Maybe some examples would help my thinking and clarify what I’m suggesting. Below is the first video highlight that came up on mlb.com (I have a feeling the embed won’t work. If it doesn’t, just click on the picture and it’ll bring you to the vid).
- How hard was the ball hit, on a scale from 1-10? 3. This is a pretty slowly hit ground ball, but it could be slower. It’s hard to place a number on it, but 3 sounds reasonable.
- What type of batted ball was it? Weak grounder. It might be a regular grounder, but the results would probably be mixed, and would show that it’s somewhere in between.
- Where was the ball hit? Infield – left side.
- How much credit, or blame, do you think the pitcher deserves for the actual outcome of this batted ball, taking into account both defense and luck, from 0%-100%? 10%. Ok, I’m realizing now that this is a very confusing question. Maybe it would be better if there were only two choices, credit or no credit. I’m not sure.
Let’s try another:
- How hard was the ball hit, on a scale from 1-10? 7. This is a fairly hard hit ball, but it’s not a screaming line drive and it’s not too deep. Maybe 6 or 8 would be better, but I’ll go with 7.

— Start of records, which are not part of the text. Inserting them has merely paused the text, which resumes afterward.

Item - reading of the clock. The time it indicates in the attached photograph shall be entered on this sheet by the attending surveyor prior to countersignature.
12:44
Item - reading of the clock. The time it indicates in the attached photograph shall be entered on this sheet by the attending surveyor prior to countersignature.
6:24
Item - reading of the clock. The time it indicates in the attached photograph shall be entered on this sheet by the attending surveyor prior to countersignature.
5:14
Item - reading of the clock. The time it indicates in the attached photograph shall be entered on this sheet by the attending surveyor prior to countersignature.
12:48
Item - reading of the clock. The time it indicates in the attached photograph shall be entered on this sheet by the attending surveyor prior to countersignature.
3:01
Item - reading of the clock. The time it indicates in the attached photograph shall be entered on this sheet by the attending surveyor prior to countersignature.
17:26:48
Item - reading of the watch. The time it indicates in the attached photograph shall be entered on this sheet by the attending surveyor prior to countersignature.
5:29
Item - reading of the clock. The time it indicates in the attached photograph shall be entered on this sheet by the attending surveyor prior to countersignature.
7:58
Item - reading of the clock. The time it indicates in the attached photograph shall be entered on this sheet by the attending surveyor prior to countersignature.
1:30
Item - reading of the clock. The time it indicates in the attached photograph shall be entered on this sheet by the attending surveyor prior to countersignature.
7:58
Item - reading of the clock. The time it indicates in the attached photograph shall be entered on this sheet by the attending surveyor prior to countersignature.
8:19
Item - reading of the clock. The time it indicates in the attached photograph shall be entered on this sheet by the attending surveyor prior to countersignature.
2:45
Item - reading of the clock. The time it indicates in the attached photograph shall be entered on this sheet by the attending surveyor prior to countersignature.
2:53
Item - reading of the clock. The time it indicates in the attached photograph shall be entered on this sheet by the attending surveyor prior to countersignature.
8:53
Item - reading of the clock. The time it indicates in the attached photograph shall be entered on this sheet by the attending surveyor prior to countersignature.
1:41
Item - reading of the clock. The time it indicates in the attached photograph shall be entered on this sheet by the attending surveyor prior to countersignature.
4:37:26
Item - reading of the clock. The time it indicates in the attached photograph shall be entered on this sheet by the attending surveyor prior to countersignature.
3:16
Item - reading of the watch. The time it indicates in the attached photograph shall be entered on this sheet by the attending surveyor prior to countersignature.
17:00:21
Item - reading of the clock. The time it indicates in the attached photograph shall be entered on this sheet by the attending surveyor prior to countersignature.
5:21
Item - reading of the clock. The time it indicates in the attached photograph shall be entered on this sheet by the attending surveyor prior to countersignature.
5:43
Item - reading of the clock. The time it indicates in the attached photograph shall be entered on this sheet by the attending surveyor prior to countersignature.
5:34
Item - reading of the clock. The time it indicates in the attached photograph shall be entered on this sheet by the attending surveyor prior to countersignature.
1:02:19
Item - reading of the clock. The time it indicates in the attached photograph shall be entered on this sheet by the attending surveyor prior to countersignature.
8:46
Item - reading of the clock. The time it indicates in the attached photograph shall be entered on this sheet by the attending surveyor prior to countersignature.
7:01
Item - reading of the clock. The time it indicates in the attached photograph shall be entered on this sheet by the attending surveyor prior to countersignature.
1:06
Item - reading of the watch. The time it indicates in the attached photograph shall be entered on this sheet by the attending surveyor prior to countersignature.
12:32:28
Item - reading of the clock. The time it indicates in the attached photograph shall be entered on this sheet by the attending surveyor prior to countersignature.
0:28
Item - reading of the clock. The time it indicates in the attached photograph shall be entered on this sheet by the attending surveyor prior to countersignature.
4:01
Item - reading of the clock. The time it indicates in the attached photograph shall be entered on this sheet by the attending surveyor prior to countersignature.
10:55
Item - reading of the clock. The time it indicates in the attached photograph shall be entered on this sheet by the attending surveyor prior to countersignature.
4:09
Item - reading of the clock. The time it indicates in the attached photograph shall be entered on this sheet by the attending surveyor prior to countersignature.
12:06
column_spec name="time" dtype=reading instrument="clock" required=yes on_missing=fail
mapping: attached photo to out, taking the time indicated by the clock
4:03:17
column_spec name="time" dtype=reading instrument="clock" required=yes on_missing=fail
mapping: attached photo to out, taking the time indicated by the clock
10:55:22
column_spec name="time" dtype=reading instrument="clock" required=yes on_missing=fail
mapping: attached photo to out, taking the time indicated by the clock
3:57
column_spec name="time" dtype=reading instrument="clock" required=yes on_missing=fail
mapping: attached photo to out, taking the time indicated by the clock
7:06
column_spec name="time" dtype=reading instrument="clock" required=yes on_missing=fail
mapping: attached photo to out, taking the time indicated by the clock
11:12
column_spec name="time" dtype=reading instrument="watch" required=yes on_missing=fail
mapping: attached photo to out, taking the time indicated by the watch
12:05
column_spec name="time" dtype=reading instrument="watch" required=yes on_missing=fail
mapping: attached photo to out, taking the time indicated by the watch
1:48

- What type of batted ball was it ? Fliner. This is exactly what I think of what I think of a fliner.
- Where was the ball hit ? Shallow outfield – right. I’m thinking maybe I should add left-center and right-center, but that implies that a pitcher can control the location of a batted ball that precisely, which I’m not confident he can.
- How much credit, or blame, do you think the pitcher deserves for the actual outcome of this batted ball, taking into account both defense and luck, from 0%-100%? 20%. The pitcher probably doesn’t deserve to get rewarded for an out here, but at least it wasn’t a deep, hard-it fly ball.
So there you have it. Theoretically, if there were hundreds of responses for each play, we could estimate, with some degree of accuracy, how much credit a pitcher deserves for a given batted ball, and by combining all of the batted balls, determine the pitcher’s skill at turning batted balls into outs.
Now it’s your turn. Is my idea completely idiotic? Would it work theoretically? Would it work practically? How could I change the questions to improve accuracy and response frequency? Once I perfected it, how could I implement it? And what would I do with the results? I would love to hear any and all comments.